** DOCUMENT SECTION **
* Stacy Meeks testified that, during police training, he had seen Mr. Parker use a chokehold to take people down. With that hold, a person could become unconscious within six to eight seconds, Mr. Meeks said.

* Another officer testified that he saw bruises on Mr. Parker's forearms a few days after Mrs. Parker disappeared. The bruises also were shown earlier in the week from pictures taken during a fishing trip.

* Judge Jon "Bo" Wood told the jury Friday that the trial was on schedule, if not ahead of schedule.

* Investigators also began testifying on Friday about the beginning hours of the search for Mrs. Parker. More on that is expected next week.

* A friend of Mr. Parker's testified Friday that he called to check on Mr. Parker after his wife disappeared and afterwards made notes of the conversation because it seemed strange.

LaFAYETTE, Ga. -- Former LaFayette police officer Freddie Roden said he trusted his longtime friend Sam Parker before he was charged with murder, but now he isn't so sure.

"It would be questionable," Mr. Roden said Friday while testifying in Walker County Superior Court.

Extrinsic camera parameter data

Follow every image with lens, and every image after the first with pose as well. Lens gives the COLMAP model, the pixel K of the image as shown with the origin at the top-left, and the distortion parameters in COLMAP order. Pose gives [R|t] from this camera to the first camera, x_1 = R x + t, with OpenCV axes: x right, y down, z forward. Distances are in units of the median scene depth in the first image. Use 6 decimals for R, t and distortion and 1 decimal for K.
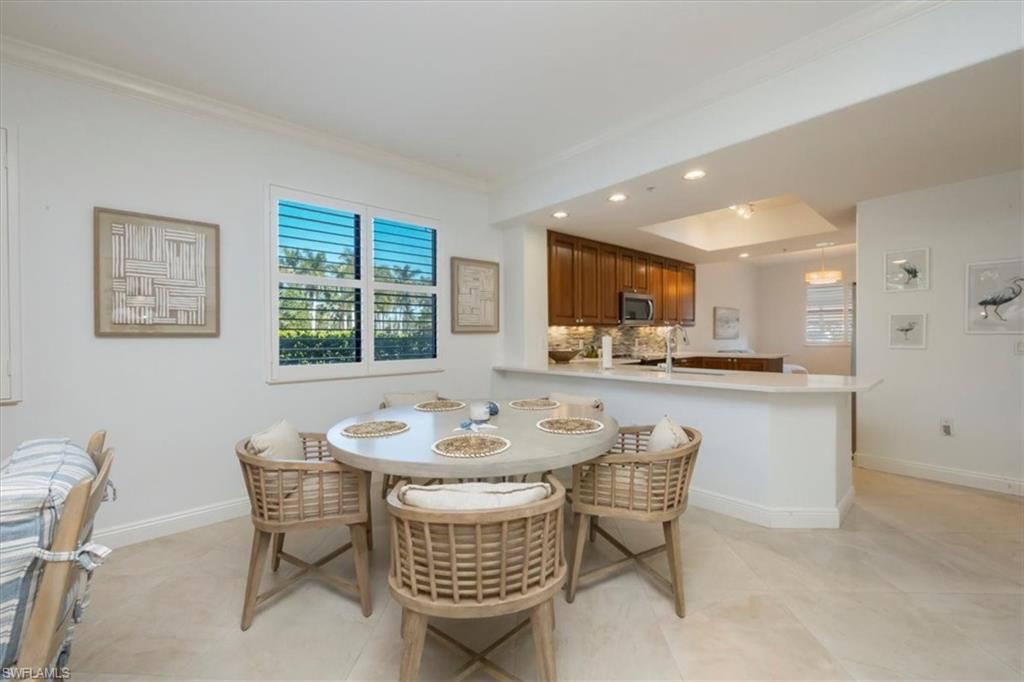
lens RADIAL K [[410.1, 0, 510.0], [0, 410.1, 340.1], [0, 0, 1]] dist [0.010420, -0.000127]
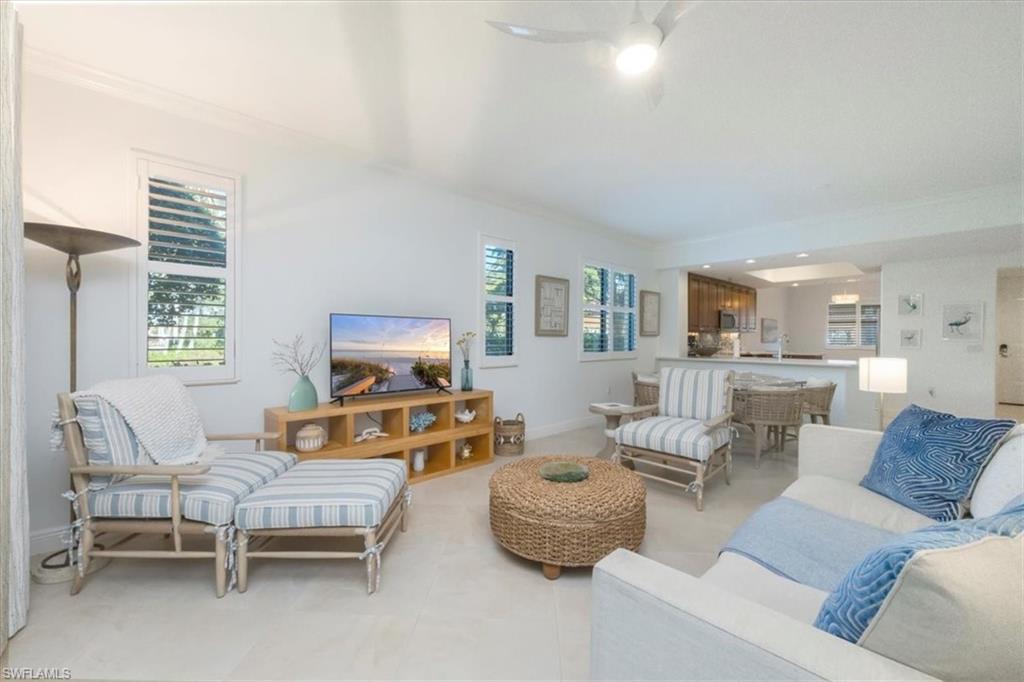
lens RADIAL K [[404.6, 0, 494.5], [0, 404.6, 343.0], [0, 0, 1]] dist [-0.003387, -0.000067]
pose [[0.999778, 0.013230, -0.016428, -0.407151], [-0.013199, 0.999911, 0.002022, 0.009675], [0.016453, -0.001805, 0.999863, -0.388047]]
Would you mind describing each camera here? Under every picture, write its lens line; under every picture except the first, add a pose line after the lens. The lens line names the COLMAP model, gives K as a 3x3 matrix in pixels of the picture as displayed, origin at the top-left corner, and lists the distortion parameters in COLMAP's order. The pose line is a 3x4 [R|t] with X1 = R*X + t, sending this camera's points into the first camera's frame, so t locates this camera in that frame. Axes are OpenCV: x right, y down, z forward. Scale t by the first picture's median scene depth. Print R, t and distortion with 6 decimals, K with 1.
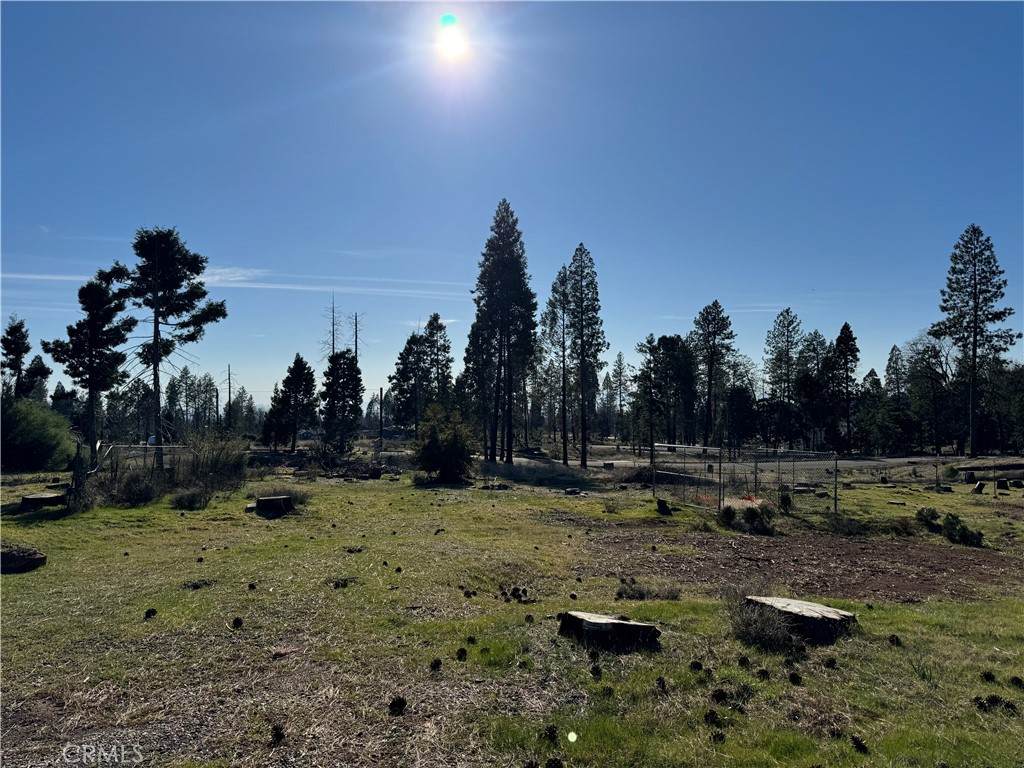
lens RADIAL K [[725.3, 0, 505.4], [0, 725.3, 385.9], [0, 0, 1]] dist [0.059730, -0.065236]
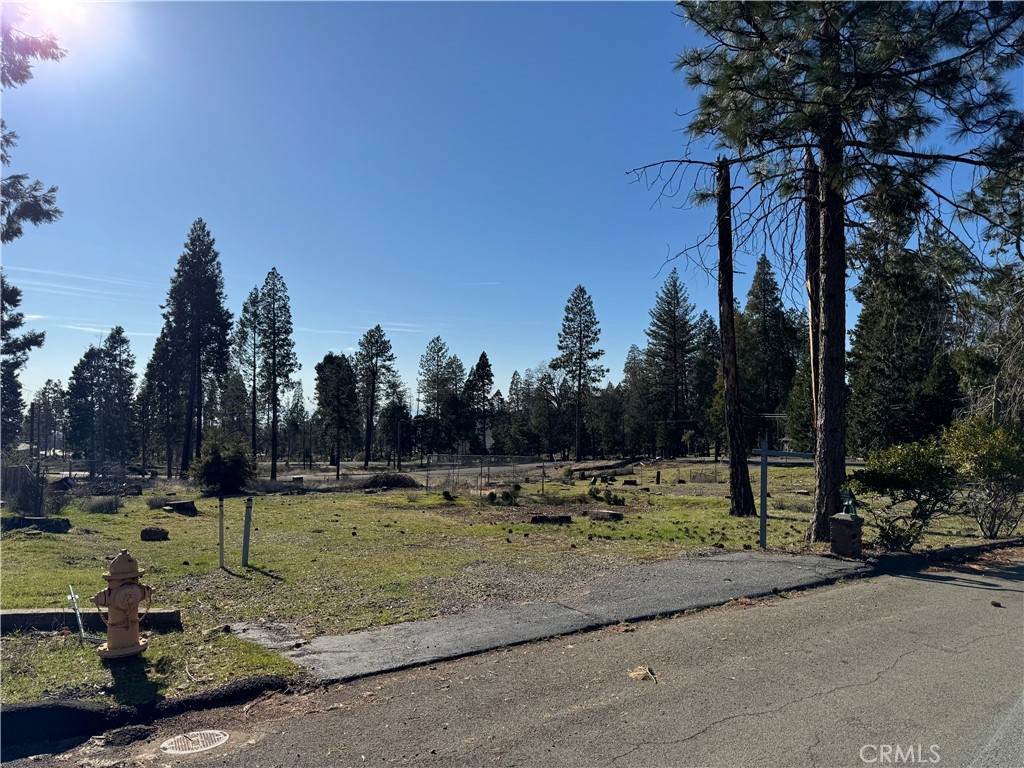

** ACTIVITY **
List every person whom the trial report above identifies by name.

** FINISHED TASK **
Stacy Meeks, Sam Parker, Mrs. Parker, Judge Jon "Bo" Wood, and Freddie Roden.